→ What is being asked
Would you copy the records exactly, leaving the pictures out?

Stored data
════
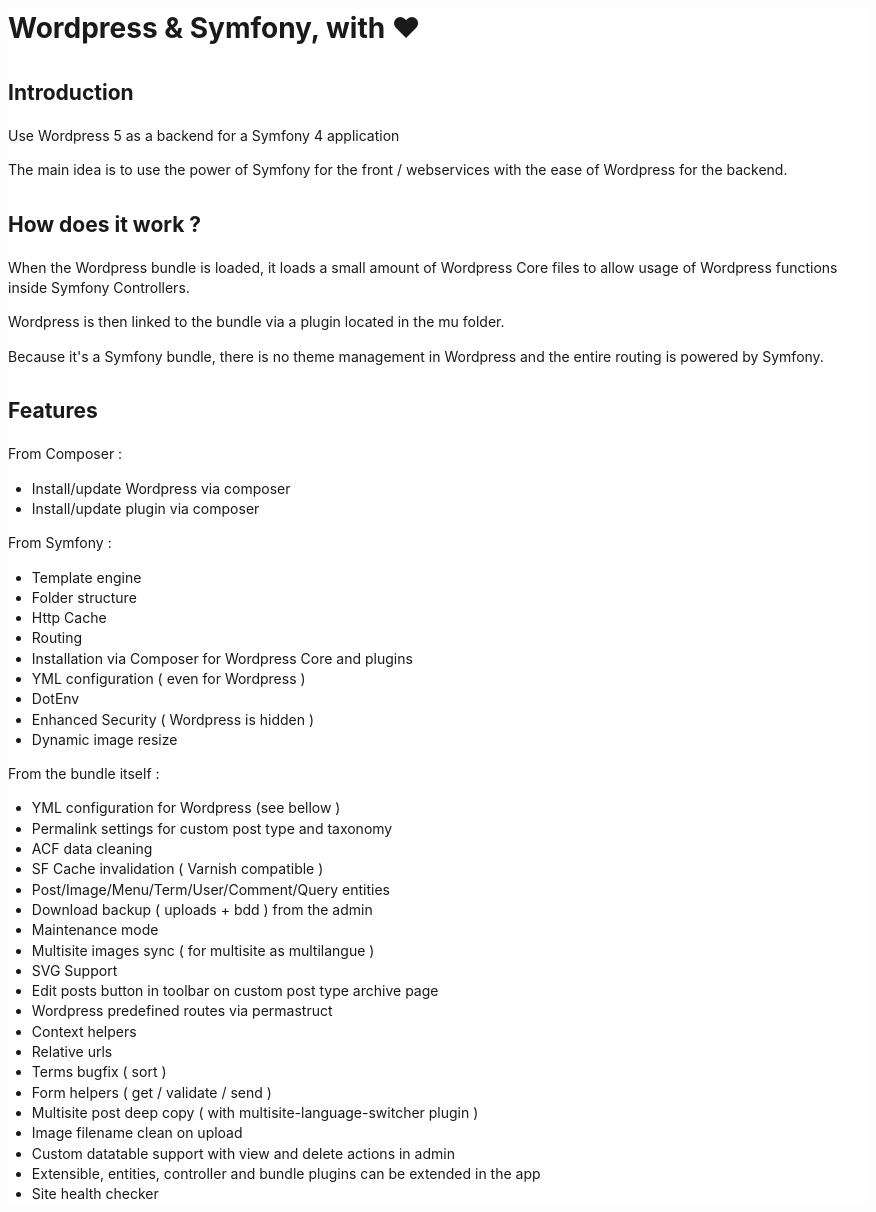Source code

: # Wordpress & Symfony, with ♥

## Introduction

Use Wordpress 5 as a backend for a Symfony 4 application

The main idea is to use the power of Symfony for the front / webservices with the ease of Wordpress for the backend.


## How does it work ?

When the Wordpress bundle is loaded, it loads a small amount of Wordpress Core files to allow usage of Wordpress functions 
inside Symfony Controllers.

Wordpress is then linked to the bundle via a plugin located in the mu folder.

Because it's a Symfony bundle, there is no theme management in Wordpress and the entire routing is powered by Symfony.


## Features

From Composer :
* Install/update Wordpress via composer
* Install/update plugin via composer

From Symfony :
* Template engine
* Folder structure
* Http Cache
* Routing
* Installation via Composer for Wordpress Core and plugins
* YML configuration ( even for Wordpress )
* DotEnv
* Enhanced Security ( Wordpress is hidden )
* Dynamic image resize

From the bundle itself :
* YML configuration for Wordpress (see bellow )
* Permalink settings for custom post type and taxonomy
* ACF data cleaning
* SF Cache invalidation ( Varnish compatible )
* Post/Image/Menu/Term/User/Comment/Query entities
* Download backup ( uploads + bdd ) from the admin
* Maintenance mode
* Multisite images sync ( for multisite as multilangue )
* SVG Support
* Edit posts button in toolbar on custom post type archive page
* Wordpress predefined routes via permastruct
* Context helpers
* Relative urls
* Terms bugfix ( sort )
* Form helpers ( get / validate / send )
* Multisite post deep copy ( with multisite-language-switcher plugin )
* Image filename clean on upload
* Custom datatable support with view and delete actions in admin
* Extensible, entities, controller and bundle plugins can be extended in the app
* Site health checker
════
→ Answer to this problem
Source code

: # Wordpress & Symfony, with ♥

## Introduction

Use Wordpress 5 as a backend for a Symfony 4 application

The main idea is to use the power of Symfony for the front / webservices with the ease of Wordpress for the backend.


## How does it work ?

When the Wordpress bundle is loaded, it loads a small amount of Wordpress Core files to allow usage of Wordpress functions 
inside Symfony Controllers.

Wordpress is then linked to the bundle via a plugin located in the mu folder.

Because it's a Symfony bundle, there is no theme management in Wordpress and the entire routing is powered by Symfony.


## Features

From Composer :
* Install/update Wordpress via composer
* Install/update plugin via composer

From Symfony :
* Template engine
* Folder structure
* Http Cache
* Routing
* Installation via Composer for Wordpress Core and plugins
* YML configuration ( even for Wordpress )
* DotEnv
* Enhanced Security ( Wordpress is hidden )
* Dynamic image resize

From the bundle itself :
* YML configuration for Wordpress (see bellow )
* Permalink settings for custom post type and taxonomy
* ACF data cleaning
* SF Cache invalidation ( Varnish compatible )
* Post/Image/Menu/Term/User/Comment/Query entities
* Download backup ( uploads + bdd ) from the admin
* Maintenance mode
* Multisite images sync ( for multisite as multilangue )
* SVG Support
* Edit posts button in toolbar on custom post type archive page
* Wordpress predefined routes via permastruct
* Context helpers
* Relative urls
* Terms bugfix ( sort )
* Form helpers ( get / validate / send )
* Multisite post deep copy ( with multisite-language-switcher plugin )
* Image filename clean on upload
* Custom datatable support with view and delete actions in admin
* Extensible, entities, controller and bundle plugins can be extended in the app
* Site health checker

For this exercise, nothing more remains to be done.